Mike Tomczak, the senior man in the Pittsburgh Steelers’ three-way race for the starting quarterback job, gets his second start Saturday against Tampa Bay.
Steelers coach Bill Cowher plans to go into the final exhibition game against Philadelphia with a starting quarterback in place _ either Tomczak, Jim Miller or Kordell Stewart. That makes Saturday’s game against Tampa Bay the last chance for all three to make a case.
The Steelers have averaged 14.3 points in three preseason games while searching for Neil O’Donnell’s replacement. All three quarterbacks have played well at times, but none has clearly seized the job.
Tomczak, a 12-year veteran, won his only two starts in 1994, and was 2-2 last season when O’Donnell missed a month with a broken hand.
Offensive tackle Leon Searcy, the Jaguars’ $17 million free agent, gave the team a scare when he injured his left knee during practice.
``A little drama,″ coach Tom Coughlin said. ``I think he’s going to be fine. The ankle got caught trying to squeeze it out of a pile and his knee gave him a little tweak.″
Coach Wayne Fontes is becoming concerned about Michael Brooks’ knee injury.
Brooks is slated to take over at inside linebacker, where Chris Spielman was the Lions’ leading tackler the past eight seasons. When Spielman signed a free agent contract with the Buffalo Bills, the Lions signed Brooks, formerly of the New York Giants and Denver Broncos.
But Brooks has been out since the first week of camp. He missed the first two exhibition games and will be out again Friday night at Houston.
``He hasn’t worked with that first unit since the first week of camp,″ Fontes said. ``This guy is in the middle of the defense and makes all the down calls and all the adjustments inside. He’s new here and he has to get used to playing with the guys we have, and he hasn’t done that.″
Cedric Jones, the New York Giants’ first-round draft choice and the fifth overall selection, left practice after being poked in the same eye that underwent a cornea transplant in December.

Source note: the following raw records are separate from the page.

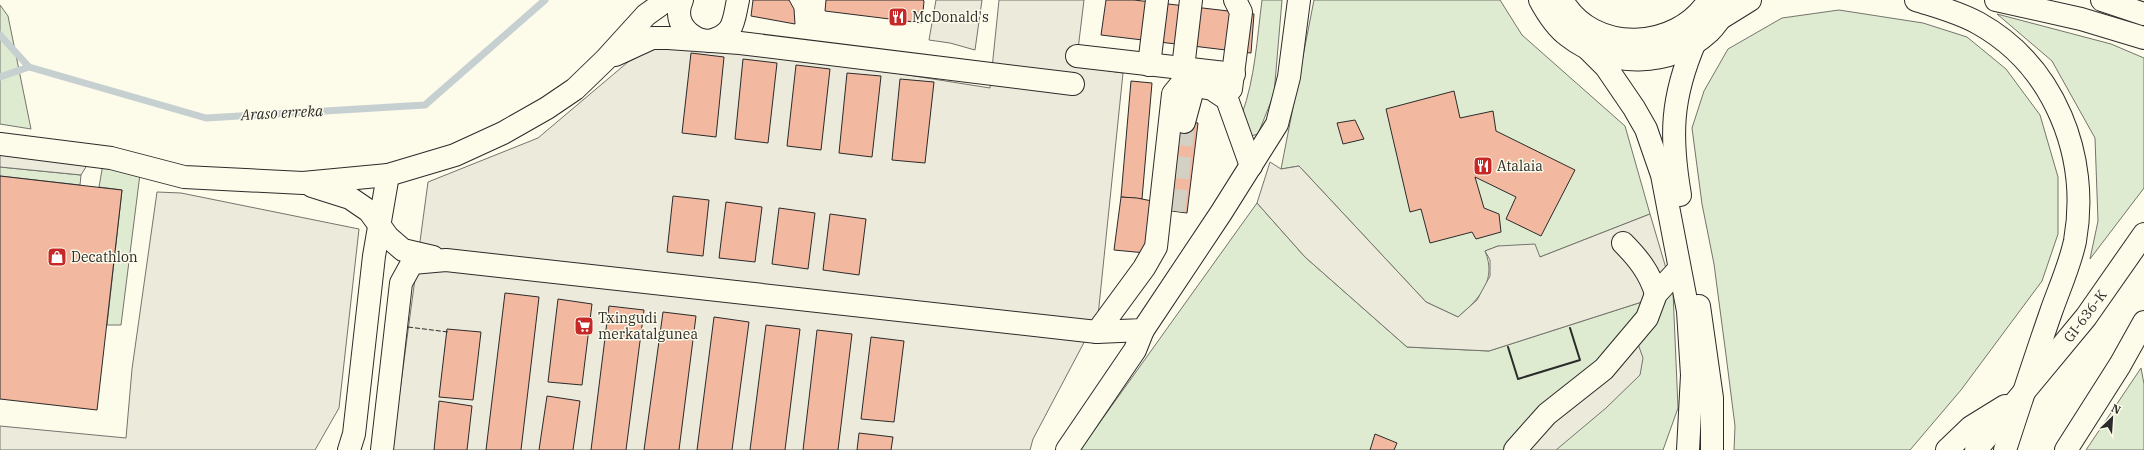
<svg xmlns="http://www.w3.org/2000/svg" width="2144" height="450" font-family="'IBM Plex Serif',serif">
<rect width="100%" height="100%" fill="#fdfbea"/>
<!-- green -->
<g fill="#deebd1" stroke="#74746e">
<path d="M 1262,0 L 1282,0 L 1274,94 L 1258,134 L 1251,136 L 1242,114 C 1255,78 1257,39 1262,0 Z"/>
<path d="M 1314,0 L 1500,0 L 1522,35 L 1625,126 L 1650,214 L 1540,257 L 1498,246 L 1485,251 C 1497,280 1480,298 1458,317 L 1426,302 L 1299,166 L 1281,169 Z"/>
<polygon points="0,5 8,16 31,129 0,124"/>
<polygon points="1839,10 1923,23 1967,37 2006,69 2040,115 2058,177 2058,234 2042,281 1961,390 1910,450 1734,450 1735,426 1726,355 1714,264 1702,204 1692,128 1704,91 1728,49 1782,18"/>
<polygon points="1997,14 2111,44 2144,58 2144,188 2090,259 2098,221 2095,138 2052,61"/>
<polygon points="103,164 140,174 121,325 107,325 122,190 99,187"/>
<polygon points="0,167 81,175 80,185 0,176"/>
<polygon points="1257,203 1305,257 1407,347 1489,351 1673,292 1678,408 1663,450 1080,450"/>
<polygon points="2141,368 2144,384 2144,450 2086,450"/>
</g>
<!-- parking -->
<g fill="#eceadb" stroke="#74746e">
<polygon points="936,0 982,0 975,50 950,43 929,40"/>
<polygon points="999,0 1084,0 1076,66 1123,73 1098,316 1033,439 1030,450 392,450 428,182 538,138 628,62 659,46 685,47 895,73 990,88"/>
<polygon points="0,154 89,162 81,175 0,167"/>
<polygon points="1270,162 1281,169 1299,166 1426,302 1458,317 1477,300 1490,276 1490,260 1485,251 1498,246 1535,244 1540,257 1650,214 1673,292 1489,351 1407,347 1305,257 1257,203"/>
<polygon points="157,192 181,193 359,229 339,408 315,450 0,450 0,426 126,438 132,369"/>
<polygon points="1638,344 1643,358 1640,375 1606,408 1556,450 1527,450 1541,428"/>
</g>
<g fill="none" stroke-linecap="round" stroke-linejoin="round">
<!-- stream -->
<g stroke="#c7d0d0" stroke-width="7">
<polyline points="0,35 29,67 206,118 425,105 545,0"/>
<polyline points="0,77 29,67"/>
</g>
</g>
<!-- building -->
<g fill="#f2b8a0" stroke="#2b2b2b">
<polygon points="753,0 789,0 794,9 795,24 751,16"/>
<polygon points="826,0 923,0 924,1 922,23 825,11"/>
<polygon points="1106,0 1134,0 1254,14 1251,53 1101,35"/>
<polygon points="691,53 724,57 716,137 682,133"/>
<polygon points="743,59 777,63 768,143 735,139"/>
<polygon points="796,65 830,69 821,150 787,146"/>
<polygon points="847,73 881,76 872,157 839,153"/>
<polygon points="900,79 934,82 925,163 892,160"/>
<polygon points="1131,81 1152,83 1142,199 1121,197"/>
<polygon points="1454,91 1460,118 1493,111 1496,131 1575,170 1541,236 1506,219 1516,197 1475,177 1484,208 1499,214 1501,232 1476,239 1472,232 1430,243 1421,209 1410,212 1386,109"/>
<polygon points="1355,120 1364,139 1343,144 1337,123"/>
<polygon points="1175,121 1198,123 1187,213 1164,210"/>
<polygon points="0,176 122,190 97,410 0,399"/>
<polygon points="673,196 709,200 703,256 667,252"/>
<polygon points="1121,197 1137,198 1152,201 1146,253 1114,250"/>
<polygon points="726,202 762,207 755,262 719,258"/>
<polygon points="779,208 815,213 808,269 772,264"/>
<polygon points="830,214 866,219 859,275 823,270"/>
<polygon points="505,293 539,297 521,450 486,450"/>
<polygon points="558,299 592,304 582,385 548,382"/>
<polygon points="609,306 644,310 626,450 591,450"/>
<polygon points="663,312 696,316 679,450 644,450"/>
<polygon points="714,317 749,322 732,450 697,450"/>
<polygon points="766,325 800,329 785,450 750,450"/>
<polygon points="447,329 481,332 473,400 439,397"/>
<polygon points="817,330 852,334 838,450 803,450"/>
<polygon points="871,337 904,341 894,422 861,419"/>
<polygon points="547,396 580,401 573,450 539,450"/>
<polygon points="439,401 472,406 467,450 434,450"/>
<polygon points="859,433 893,437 891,450 857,450"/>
<polygon points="1375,434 1397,443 1394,450 1370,450"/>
</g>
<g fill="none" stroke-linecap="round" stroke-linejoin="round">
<!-- minor-tunnel -->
<polyline stroke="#d3d1c4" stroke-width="22" stroke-dasharray="22 11" stroke-linecap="butt" points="1174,211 1184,122"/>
<!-- minor casing -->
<g stroke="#2b2b2b" stroke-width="24">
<g id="minor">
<path d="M 682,0 C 674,18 683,33 701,40"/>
<path d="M 1540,0 C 1547,13 1556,27 1568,36 C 1609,68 1670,68 1709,32 C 1718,23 1724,13 1731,2"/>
<path d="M 1562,0 C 1593,55 1677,51 1709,0"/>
<path d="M 710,41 C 735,34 733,22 738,0"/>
<polyline points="615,55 652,38 668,38 740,43 1073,84"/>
<polyline points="1077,56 1234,74"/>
<polyline points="1149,65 1157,0"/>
<polyline points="1183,68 1191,0"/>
<polyline points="1231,89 1241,12 1235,0"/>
<polyline points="1184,122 1194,85"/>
<polyline points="0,144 111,158 184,177 303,183 388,175 455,155 503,133 547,108 575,89 606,59 646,15 667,0"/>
<polyline points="312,186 350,198 369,211 388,237 403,250 433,257"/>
<path d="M 1623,243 C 1638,258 1650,273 1656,294"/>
<polyline points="1097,332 1144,268 1156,247 1173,94 1182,83 1212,89 1227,99 1251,166"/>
<polyline points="349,450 354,434 374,256 388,175"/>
<polyline points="382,450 401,283 412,263 446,260 1097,332 1143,330 1221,213 1277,124 1289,77 1299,0"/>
<polyline points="1067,450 1135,350 1143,330"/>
<polyline points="1515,450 1547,414 1604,369 1647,318 1656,294 1679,269"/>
</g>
</g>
<!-- highway casing -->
<g stroke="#2b2b2b" stroke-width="24">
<g id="highway">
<path d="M 1916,0 C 1938,7 1958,12 1978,23 C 2055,66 2090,156 2075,241 C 2070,265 2059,289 2051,312 C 2035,358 2020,404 2005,450"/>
<polyline points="1996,0 2081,19 2144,38"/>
<polyline points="2102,0 2144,14"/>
<polyline points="1721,18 1750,0"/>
<polyline points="1589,50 1606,67 1634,108 1646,129 1662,175 1688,311 1692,375 1688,450"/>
<path d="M 1680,195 C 1670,136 1671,98 1695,42"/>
<polyline points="1699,306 1712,398 1712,450"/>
<polyline points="1947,450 1971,427 2005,406"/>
<polyline points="1976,450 2086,317 2144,234"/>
<polyline points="2066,450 2120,365 2144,322"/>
</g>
</g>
<!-- minor -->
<use href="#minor" stroke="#fdfbea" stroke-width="22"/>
<!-- highway -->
<use href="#highway" stroke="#fdfbea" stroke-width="22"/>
<!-- fence -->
<polyline stroke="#2b2b2b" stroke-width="1" stroke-dasharray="5 2" stroke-linecap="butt" points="408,327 448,332"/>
<!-- wall -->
<polyline stroke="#2b2b2b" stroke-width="2" points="1508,347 1518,379 1580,360 1570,328"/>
</g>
<!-- icons -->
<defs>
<g id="restaurant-square" transform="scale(1)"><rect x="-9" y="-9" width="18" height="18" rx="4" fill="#c62828" stroke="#fdfbea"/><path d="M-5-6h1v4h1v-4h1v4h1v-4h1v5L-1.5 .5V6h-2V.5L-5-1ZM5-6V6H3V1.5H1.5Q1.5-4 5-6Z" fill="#fff"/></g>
<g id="shop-square" transform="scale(1)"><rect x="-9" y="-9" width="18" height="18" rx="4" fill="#c62828" stroke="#fdfbea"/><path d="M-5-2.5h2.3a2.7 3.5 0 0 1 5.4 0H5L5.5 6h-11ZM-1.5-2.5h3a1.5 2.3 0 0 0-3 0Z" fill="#fff"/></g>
<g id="supermarket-square" transform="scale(1)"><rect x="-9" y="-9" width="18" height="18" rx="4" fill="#c62828" stroke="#fdfbea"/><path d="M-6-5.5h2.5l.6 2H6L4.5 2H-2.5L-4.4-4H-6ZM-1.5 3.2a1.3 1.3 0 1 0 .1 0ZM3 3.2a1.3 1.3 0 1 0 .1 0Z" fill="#fff"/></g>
</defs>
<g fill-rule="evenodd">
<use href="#restaurant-square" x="898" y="17"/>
<use href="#restaurant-square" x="1483" y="166"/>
<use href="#shop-square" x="57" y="257"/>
<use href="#supermarket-square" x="584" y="326"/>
</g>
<g text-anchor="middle" stroke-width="3" stroke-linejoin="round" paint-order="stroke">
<!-- poi labels -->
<g font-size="14" fill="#2b2b2b" stroke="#fdfbea" text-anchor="start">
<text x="912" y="22">McDonald's</text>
<text x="1497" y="171">Atalaia</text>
<text x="71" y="262">Decathlon</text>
<text x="598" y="323">Txingudi<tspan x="598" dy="16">merkatalgunea</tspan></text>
</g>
<!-- street labels -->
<g font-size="14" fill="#2b2b2b" stroke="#fdfbea">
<text transform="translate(2085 316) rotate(-53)" y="5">GI-636-K</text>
</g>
<!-- water labels -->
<g font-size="15" font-style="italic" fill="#2b2b2b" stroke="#fdfbea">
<text transform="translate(282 113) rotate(-3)" y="5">Araso erreka</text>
</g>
</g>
<!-- north arrow -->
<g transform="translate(2112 418) rotate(25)" stroke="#fdfbea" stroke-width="3" paint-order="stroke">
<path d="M0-3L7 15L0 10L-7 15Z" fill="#2b2b2b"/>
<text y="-6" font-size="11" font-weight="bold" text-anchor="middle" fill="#2b2b2b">N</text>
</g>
</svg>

The defensive end was in a pass rushing drill against Jerry Reynolds when the backup tackle’s hand slid under a protective visor and poked Jones’ left eye.
``His vision is OK,″ Giants trainer Ronnie Barnes said. ``But he is being examined locally by an eye doctor, and we’ll know more tomorrow.″
Jones, Oklahoma’s career sack leader, had the cornea transplant to correct a birth defect.